Let me add that I don't necessarily expect that the order is a well-order. For example, if we have a naming convention whereby $10^k$ is represented for large $k$ simply by repeating "penpenpenpen$\cdots$pen", then we could make a descending sequence via penpenpenpen$\cdots$pen twelve, which would descend as the number of pen's increased, since we would be replacing t with p.

Best Answer

Let us consider the digit-pronunciation naming system, by which one simply pronounces the digits of a number in order, so that $7216$ is pronounced "seven two one six" and so on for any number. Thus, we obtain a naming system of the numbers, and while it does not extend the standard nomenclature, nevertheless I find it to be perfectly sensible, providing a definite unique name for every natural number. This naming system is sometimes actually used for very large numbers, such as reading off the number on a credit card, and it is also commonly used to help disambiguate small numbers, such as $50$ and $15$. So I find it to be a reasonable naming system.

Let us place the natural numbers in alphabetical order with respect to this naming system. Thus, $882746$ appears alphabetically before $87$, which appears before $8734$. Note that any prefix of a word appears earlier in the alphabetical order.

Theorem. The order type of the natural numbers, in alphabetical order with respect to the digit-pronunciation naming system, is exactly $$\omega\cdot(1+\mathbb{Q})+1.$$

Proof. That is, we have $1+\mathbb{Q}$ many copies of $\omega$, with a final point on top.

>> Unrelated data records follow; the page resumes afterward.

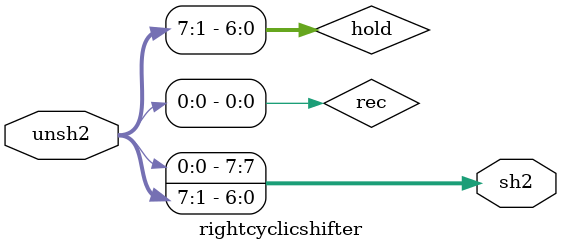
<source format=v>
module rightcyclicshifter (unsh2,sh2);
	parameter INLENGTH = 8, SHIFTNUM = 1;
	input [INLENGTH-1:0] unsh2;
	output [INLENGTH-1:0] sh2;
		
	reg [SHIFTNUM-1:0] rec;
	wire [INLENGTH-1:0] out;
	wire [INLENGTH-SHIFTNUM-1:0] hold;
	
	assign hold = unsh2[INLENGTH-1:SHIFTNUM];
	assign rec = unsh2[SHIFTNUM-1:0];
	assign sh2 = {rec,hold};
	
endmodule
//DONE AND OPTIMIZED

</source>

I will analyze the naming system with respect to base ten, but a similar analysis works regardless of the base.

Consider first the alphabetical order of the ten digits themselves:

eight, five, four, nine, one, seven, six, three, two, zero

Notice that these digit names are prefix-free — none of them is an initial segment of another. Thus, when comparing the names of two numbers, we will never be in a situation where part of one digit is combined with part of another in order to make the alphabetical comparison. Rather, the alphabetical order is the same as the lexical order on the strings of digits themselves, considered in the alphabetical digit order above.

The largest number of all, in the alphabetical order, is zero, since no other number starts with the letter "z", and so this number will appear as the very last entry alphabetically. This explains the final $+1$ in the theorem claim.

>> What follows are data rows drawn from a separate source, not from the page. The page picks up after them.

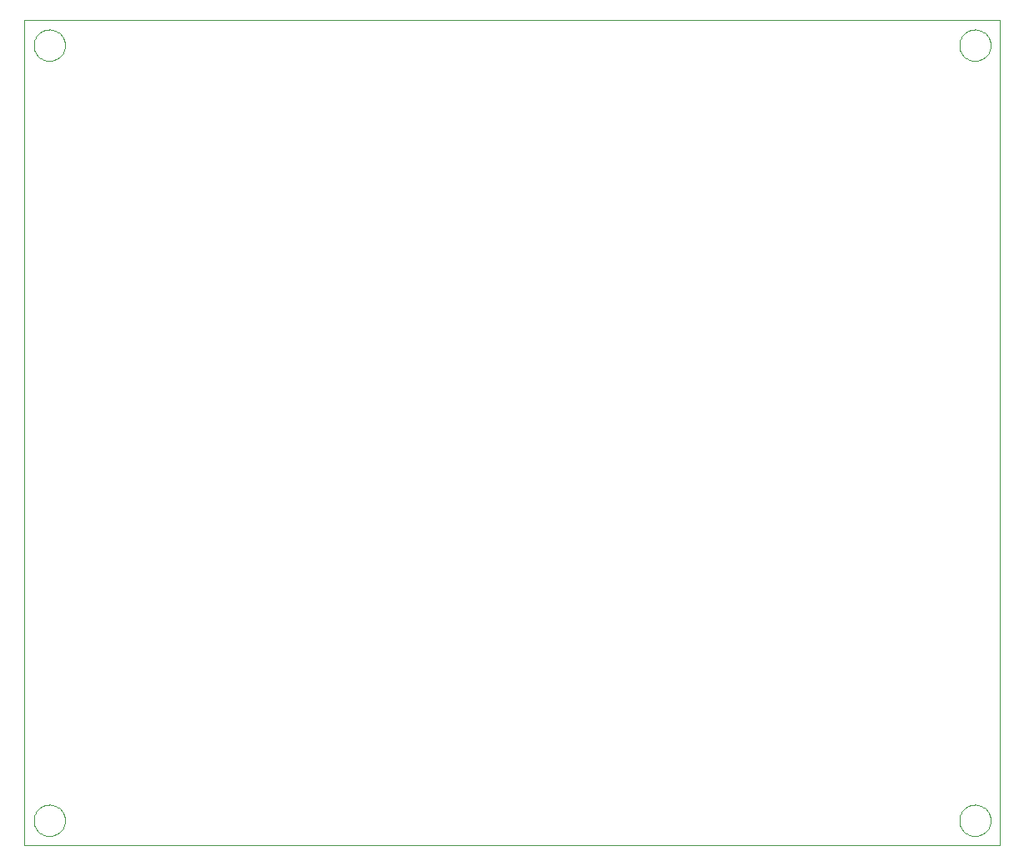
<source format=gko>
G75*
%MOIN*%
%OFA0B0*%
%FSLAX24Y24*%
%IPPOS*%
%LPD*%
%AMOC8*
5,1,8,0,0,1.08239X$1,22.5*
%
%ADD10C,0.0000*%
D10*
X000680Y000680D02*
X000680Y033680D01*
X039680Y033680D01*
X039680Y000680D01*
X000680Y000680D01*
X001055Y001680D02*
X001057Y001730D01*
X001063Y001779D01*
X001073Y001828D01*
X001086Y001875D01*
X001104Y001922D01*
X001125Y001967D01*
X001149Y002010D01*
X001177Y002051D01*
X001208Y002090D01*
X001242Y002126D01*
X001279Y002160D01*
X001319Y002190D01*
X001360Y002217D01*
X001404Y002241D01*
X001449Y002261D01*
X001496Y002277D01*
X001544Y002290D01*
X001593Y002299D01*
X001643Y002304D01*
X001692Y002305D01*
X001742Y002302D01*
X001791Y002295D01*
X001840Y002284D01*
X001887Y002270D01*
X001933Y002251D01*
X001978Y002229D01*
X002021Y002204D01*
X002061Y002175D01*
X002099Y002143D01*
X002135Y002109D01*
X002168Y002071D01*
X002197Y002031D01*
X002223Y001989D01*
X002246Y001945D01*
X002265Y001899D01*
X002281Y001852D01*
X002293Y001803D01*
X002301Y001754D01*
X002305Y001705D01*
X002305Y001655D01*
X002301Y001606D01*
X002293Y001557D01*
X002281Y001508D01*
X002265Y001461D01*
X002246Y001415D01*
X002223Y001371D01*
X002197Y001329D01*
X002168Y001289D01*
X002135Y001251D01*
X002099Y001217D01*
X002061Y001185D01*
X002021Y001156D01*
X001978Y001131D01*
X001933Y001109D01*
X001887Y001090D01*
X001840Y001076D01*
X001791Y001065D01*
X001742Y001058D01*
X001692Y001055D01*
X001643Y001056D01*
X001593Y001061D01*
X001544Y001070D01*
X001496Y001083D01*
X001449Y001099D01*
X001404Y001119D01*
X001360Y001143D01*
X001319Y001170D01*
X001279Y001200D01*
X001242Y001234D01*
X001208Y001270D01*
X001177Y001309D01*
X001149Y001350D01*
X001125Y001393D01*
X001104Y001438D01*
X001086Y001485D01*
X001073Y001532D01*
X001063Y001581D01*
X001057Y001630D01*
X001055Y001680D01*
X038055Y001680D02*
X038057Y001730D01*
X038063Y001779D01*
X038073Y001828D01*
X038086Y001875D01*
X038104Y001922D01*
X038125Y001967D01*
X038149Y002010D01*
X038177Y002051D01*
X038208Y002090D01*
X038242Y002126D01*
X038279Y002160D01*
X038319Y002190D01*
X038360Y002217D01*
X038404Y002241D01*
X038449Y002261D01*
X038496Y002277D01*
X038544Y002290D01*
X038593Y002299D01*
X038643Y002304D01*
X038692Y002305D01*
X038742Y002302D01*
X038791Y002295D01*
X038840Y002284D01*
X038887Y002270D01*
X038933Y002251D01*
X038978Y002229D01*
X039021Y002204D01*
X039061Y002175D01*
X039099Y002143D01*
X039135Y002109D01*
X039168Y002071D01*
X039197Y002031D01*
X039223Y001989D01*
X039246Y001945D01*
X039265Y001899D01*
X039281Y001852D01*
X039293Y001803D01*
X039301Y001754D01*
X039305Y001705D01*
X039305Y001655D01*
X039301Y001606D01*
X039293Y001557D01*
X039281Y001508D01*
X039265Y001461D01*
X039246Y001415D01*
X039223Y001371D01*
X039197Y001329D01*
X039168Y001289D01*
X039135Y001251D01*
X039099Y001217D01*
X039061Y001185D01*
X039021Y001156D01*
X038978Y001131D01*
X038933Y001109D01*
X038887Y001090D01*
X038840Y001076D01*
X038791Y001065D01*
X038742Y001058D01*
X038692Y001055D01*
X038643Y001056D01*
X038593Y001061D01*
X038544Y001070D01*
X038496Y001083D01*
X038449Y001099D01*
X038404Y001119D01*
X038360Y001143D01*
X038319Y001170D01*
X038279Y001200D01*
X038242Y001234D01*
X038208Y001270D01*
X038177Y001309D01*
X038149Y001350D01*
X038125Y001393D01*
X038104Y001438D01*
X038086Y001485D01*
X038073Y001532D01*
X038063Y001581D01*
X038057Y001630D01*
X038055Y001680D01*
X038055Y032680D02*
X038057Y032730D01*
X038063Y032779D01*
X038073Y032828D01*
X038086Y032875D01*
X038104Y032922D01*
X038125Y032967D01*
X038149Y033010D01*
X038177Y033051D01*
X038208Y033090D01*
X038242Y033126D01*
X038279Y033160D01*
X038319Y033190D01*
X038360Y033217D01*
X038404Y033241D01*
X038449Y033261D01*
X038496Y033277D01*
X038544Y033290D01*
X038593Y033299D01*
X038643Y033304D01*
X038692Y033305D01*
X038742Y033302D01*
X038791Y033295D01*
X038840Y033284D01*
X038887Y033270D01*
X038933Y033251D01*
X038978Y033229D01*
X039021Y033204D01*
X039061Y033175D01*
X039099Y033143D01*
X039135Y033109D01*
X039168Y033071D01*
X039197Y033031D01*
X039223Y032989D01*
X039246Y032945D01*
X039265Y032899D01*
X039281Y032852D01*
X039293Y032803D01*
X039301Y032754D01*
X039305Y032705D01*
X039305Y032655D01*
X039301Y032606D01*
X039293Y032557D01*
X039281Y032508D01*
X039265Y032461D01*
X039246Y032415D01*
X039223Y032371D01*
X039197Y032329D01*
X039168Y032289D01*
X039135Y032251D01*
X039099Y032217D01*
X039061Y032185D01*
X039021Y032156D01*
X038978Y032131D01*
X038933Y032109D01*
X038887Y032090D01*
X038840Y032076D01*
X038791Y032065D01*
X038742Y032058D01*
X038692Y032055D01*
X038643Y032056D01*
X038593Y032061D01*
X038544Y032070D01*
X038496Y032083D01*
X038449Y032099D01*
X038404Y032119D01*
X038360Y032143D01*
X038319Y032170D01*
X038279Y032200D01*
X038242Y032234D01*
X038208Y032270D01*
X038177Y032309D01*
X038149Y032350D01*
X038125Y032393D01*
X038104Y032438D01*
X038086Y032485D01*
X038073Y032532D01*
X038063Y032581D01*
X038057Y032630D01*
X038055Y032680D01*
X001055Y032680D02*
X001057Y032730D01*
X001063Y032779D01*
X001073Y032828D01*
X001086Y032875D01*
X001104Y032922D01*
X001125Y032967D01*
X001149Y033010D01*
X001177Y033051D01*
X001208Y033090D01*
X001242Y033126D01*
X001279Y033160D01*
X001319Y033190D01*
X001360Y033217D01*
X001404Y033241D01*
X001449Y033261D01*
X001496Y033277D01*
X001544Y033290D01*
X001593Y033299D01*
X001643Y033304D01*
X001692Y033305D01*
X001742Y033302D01*
X001791Y033295D01*
X001840Y033284D01*
X001887Y033270D01*
X001933Y033251D01*
X001978Y033229D01*
X002021Y033204D01*
X002061Y033175D01*
X002099Y033143D01*
X002135Y033109D01*
X002168Y033071D01*
X002197Y033031D01*
X002223Y032989D01*
X002246Y032945D01*
X002265Y032899D01*
X002281Y032852D01*
X002293Y032803D01*
X002301Y032754D01*
X002305Y032705D01*
X002305Y032655D01*
X002301Y032606D01*
X002293Y032557D01*
X002281Y032508D01*
X002265Y032461D01*
X002246Y032415D01*
X002223Y032371D01*
X002197Y032329D01*
X002168Y032289D01*
X002135Y032251D01*
X002099Y032217D01*
X002061Y032185D01*
X002021Y032156D01*
X001978Y032131D01*
X001933Y032109D01*
X001887Y032090D01*
X001840Y032076D01*
X001791Y032065D01*
X001742Y032058D01*
X001692Y032055D01*
X001643Y032056D01*
X001593Y032061D01*
X001544Y032070D01*
X001496Y032083D01*
X001449Y032099D01*
X001404Y032119D01*
X001360Y032143D01*
X001319Y032170D01*
X001279Y032200D01*
X001242Y032234D01*
X001208Y032270D01*
X001177Y032309D01*
X001149Y032350D01*
X001125Y032393D01*
X001104Y032438D01*
X001086Y032485D01*
X001073Y032532D01*
X001063Y032581D01*
X001057Y032630D01*
X001055Y032680D01*
M02*

</source>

The smallest number in alphabetical order, in contrast, is $8$, since it begins with "e", and the only other numbers beginning with "e" also begin with $8$, followed possibly by additional digits, and thus will appear after the single-digit $8$.

The next number after $8$, alphabetically, is $88$ and then $888$ and $8888$ and so on. I claim that every number (except $0$) has an alphabetical successor, which is simply to add a digit $8$ at the end of the decimal representation of the number. For example, the next number after $532876$ is $5328768$, because any other digit sequence above the first number must either extend it or deviate from one of those digits. But $5328768$ will be below any other higher deviation or extension, and so it is a successor. Similarly, $53287688$ and $532876888$ are the next few numbers, simply adding more $8$'s at the end.

Thus, every number except $0$ in the alphabetical order is followed by a sequence of order type $\omega$, which is obtained by simply tacking on additional $8$s. And so the order will be a number of copies of $\omega$, plus one more point $0$ at the top.

Let me argue that those copies of $\omega$ are themselves densely ordered. If one number $m$ precedes another $n$ alphabetically, but $n$ is not just adding $8$'s to the end of the decimal representation of $m$, then either there is some alphabetically upward deviation in the digits of $m$ to form $n$, or else $n$ extends the digits of $m$, but eventually using some digits other than $8$. It is easy to see that we can find another number in between, which also won't be just adding $8$s.

Perhaps it is easiest to see this by example. The number $7536$ is alphabetically prior to $752$, since "three" is alphabetically earlier than "two". In between these numbers, we can find $75366$, which has it own copy of $\omega$ arising from $753668$, $7536688$, $75366888$ and so on.

Thus, the blocks of $\omega$ obtained by appending $8$'s are themselves densely ordered: between any two of them we can find another.

Notice that there is a very first such block of $\omega$ in the alphabetical order the numbers, namely, the block consisting of $8$, $88$, $888$ and so on, which appears at the very beginning of the numbers in alphabetical order.

There is in contrast no largest block, before the final $0$, because if we are given any number $n$, we can append some other digits other than $8$ to the end of the decimal representation, and thereby find another copy of $\omega$ above $n$ in the alphabetical order.

Thus, the $\omega$ blocks arising from appending $8$'s are themselves densely ordered, with a first such block and no last such block. Since there are only countably many numbers, we must have exactly $1+\mathbb{Q}$ many such blocks of size $\omega$. And with the final point $0$ at the very top, it follows that the order type of the natural numbers in the digit-pronunciation naming system is precisely $$\omega\cdot(1+\mathbb{Q})+1,$$ as claimed. $\Box$.

Several of us had discussed this problem over beers last night in Münster, including Stefan Hoffelner and Stefan Mesken, following my talk at the Münster Logic Oberseminar. Stefan Hoffelner had suggested that we consider the digit-pronunciation naming system.

Let me say finally that it seems to me that the features of the digit-pronunciation naming system will appear essentially in all the naming systems, and so I expect this kind of analysis to be able to extend to the other nomenclatures, with perhaps slightly different endpoint effects.